Why does it matter beyond the one assessment? Our school uses the DRP data to decide who get Tier II help and who has “graduated” to Tier I. Tier II instruction happens against World Language, so it can be a reward or punishment depending on the family. There is some pressure for students to be taking a World Langauge (often from their parents), or a desire by students to “flunk” into Tier II so they can a) avoid the hard work of learning French and b) be with their Tier II friends. These numbers weigh heavily in the court of “what’s best for the child”.
It also matters on how we take other, higher stakes assessments.

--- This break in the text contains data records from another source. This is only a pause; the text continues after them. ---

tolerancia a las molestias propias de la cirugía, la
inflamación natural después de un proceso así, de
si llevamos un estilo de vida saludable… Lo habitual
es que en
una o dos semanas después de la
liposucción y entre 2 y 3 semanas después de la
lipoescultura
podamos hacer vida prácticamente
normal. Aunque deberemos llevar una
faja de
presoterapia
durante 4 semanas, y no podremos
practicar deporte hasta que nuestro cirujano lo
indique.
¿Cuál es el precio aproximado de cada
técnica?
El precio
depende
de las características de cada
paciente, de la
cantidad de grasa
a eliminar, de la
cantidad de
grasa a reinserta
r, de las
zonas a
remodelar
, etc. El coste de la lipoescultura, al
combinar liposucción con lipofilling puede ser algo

For their NCLB assessment, Vermont uses the SBAC. Entirely online, students have a lot of control–if they choose to take it. Those who click through quickly and take a long break find those answers locked when they return. They can, though, slowly go through a small number and break. Then return for a few more. This is different from past assessments, which means we need to retrain and empower students. These results tell us that we need to instruct some students in how to take a test–an instruction that in tailored to individual students and different from just attacking the questions themselves. The results also tell us we need to create a different environment–one in which students can move about without disturbing others, and they are less tied to a clock.
All of this leads me to a more outlandish proposition that I am still thinking about: Our school uses the DRP to measure where students are, but I’d like assessment to be more predictive about potential. Why? Because when an assessment just measures, I find the school’s reaction is to address what they think it measures. So, those who tank the DRP get put into the standard Tier II reading program. But if we can measure elements that go into that measure–like stamina–it gives us a better idea of what to address. The potential is there. The fix, then, might be more around Habits of Mind than more phonics. At present, we are not sure.
Of course, our support services responds by offering more assessments. But that is often guesswork and time consuming. If the cafeteria with bacon wafting through the room is not condusive to results, I cannot image the forty minutes a special educator can give me to do a “quick” BES is much better. And the coordinator who battered kids with an AIMS-Web in a noisy hallway (the only space available) produced little that was useful. And, if anything is found, the student is often dumped into a program with a promise that “we’ll work on that” cause when they have time after the reading instruction is done. No one has time. In identifying causes, we might find the solution can be had with greater efficiency.
My hope is assessments that can be more predictive, and can be done by empowering students. By having the students value the assessment, and understanding the consequences of their choices, they own it. When we give them the tools to do their best work, they use them. In the end, the measure becomes about reading.
Then we’ll have to find another test for stamina.